No centro da investigação está a Gal Invest Bank, plataforma que ficou conhecida entre investidores como “Banco do Pastor”. Segundo a polícia, pessoas eram atraídas pela promessa de rendimentos de aproximadamente 10% ao mês, percentual muito acima das aplicações financeiras convencionais.
O principal investigado é Roberto Vieira Soares, líder da Igreja Apostólica Vida e Adoração. De acordo com a investigação, ele teria se valido da posição religiosa e da relação de confiança estabelecida com fiéis e pessoas próximas para apresentar as aplicações e captar dinheiro.
Até agora, a polícia identificou pelo menos sete registros de ocorrência relacionados ao mesmo modelo de negócio. Somados, os prejuízos relatados chegam a aproximadamente R$ 1,11 milhão.
A operação cumpre mandados de busca e apreensão contra pessoas físicas e jurídicas em endereços do Rio de Janeiro, Niterói, São Gonçalo e Duque de Caxias, além da cidade de São Paulo.
Dinheiro teria passado por diferentes empresas
A investigação avançou para além das denúncias individuais e passou a rastrear o caminho percorrido pelo dinheiro.
Segundo os investigadores, havia divisão de funções entre pessoas responsáveis pela captação dos clientes, operadores financeiros e empresas utilizadas para receber e movimentar os recursos.
Parte do dinheiro teria sido direcionada para contas pessoais do principal investigado e para empresas ligadas a ele, entre elas negócios dos setores de construção civil, laboratório, consultoria contábil e pagamentos.

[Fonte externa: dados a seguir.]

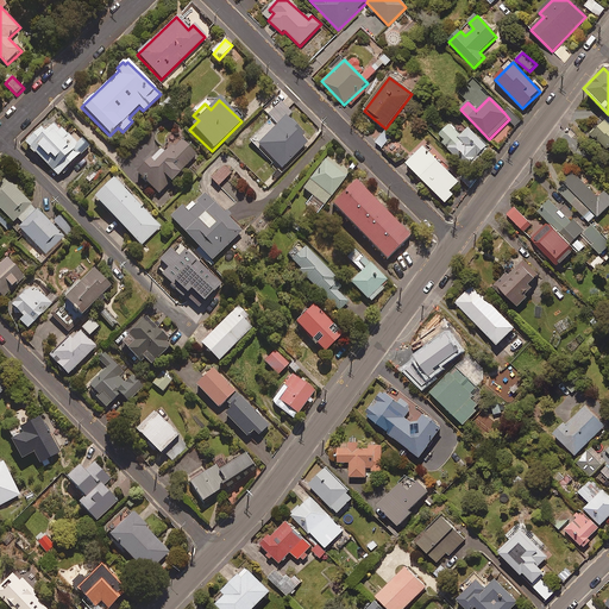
[(290,114),(278,102),(267,115),(271,119),(250,142),(281,170),(308,143),(284,120),(290,114)]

Uma das contas analisadas teria funcionado como intermediária na circulação dos recursos. Somente nela, os investigadores encontraram mais de R$ 5,4 milhões em operações registradas como estornos.
As autoridades também investigam a movimentação de mais de R$ 8 milhões entre 2022 e 2025 relacionada aos envolvidos. A Justiça autorizou medidas de bloqueio patrimonial para tentar preservar recursos que eventualmente possam ter origem nas operações investigadas.

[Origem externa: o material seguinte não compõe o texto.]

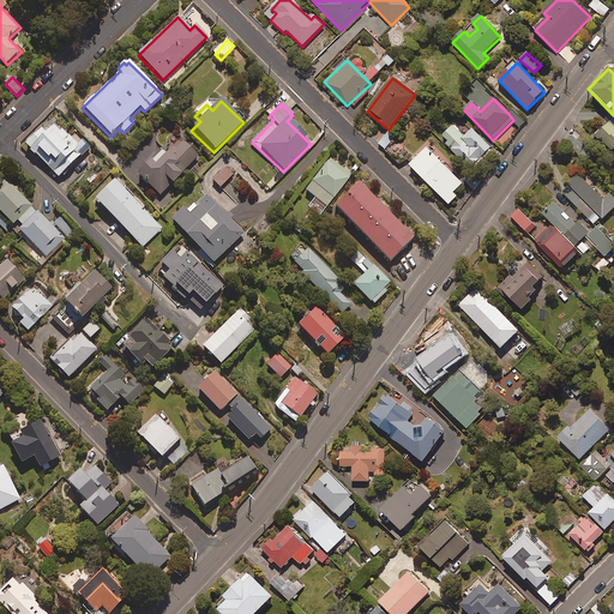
[(513,109),(509,114),(513,120),(521,127),(527,122),(513,109)]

Outro ponto que chamou a atenção foi a composição societária da empresa responsável pelo suposto banco digital. A companhia declarava capital social de R$ 5 milhões, embora, segundo a investigação, alguns dos sócios não apresentassem capacidade financeira compatível com os valores registrados.
A suspeita é de que pessoas possam ter sido utilizadas formalmente no quadro societário para esconder os verdadeiros controladores ou beneficiários das operações.
Família também aparece na investigação
A polícia apura ainda a participação de familiares do líder religioso. A mulher e o filho de Roberto Vieira Soares aparecem como sócios de empresas que, segundo os investigadores, teriam sido utilizadas para movimentar recursos e realizar saques de valores elevados em espécie.
As buscas realizadas nesta terça-feira procuram documentos, equipamentos eletrônicos e outros elementos capazes de esclarecer como funcionava a captação e para onde foi enviado o dinheiro dos investidores.
Os envolvidos são investigados por crimes como estelionato, organização criminosa e lavagem de dinheiro. A apuração continua para identificar outras possíveis vítimas, novos participantes do esquema e patrimônio que possa ter sido adquirido com os recursos investigados.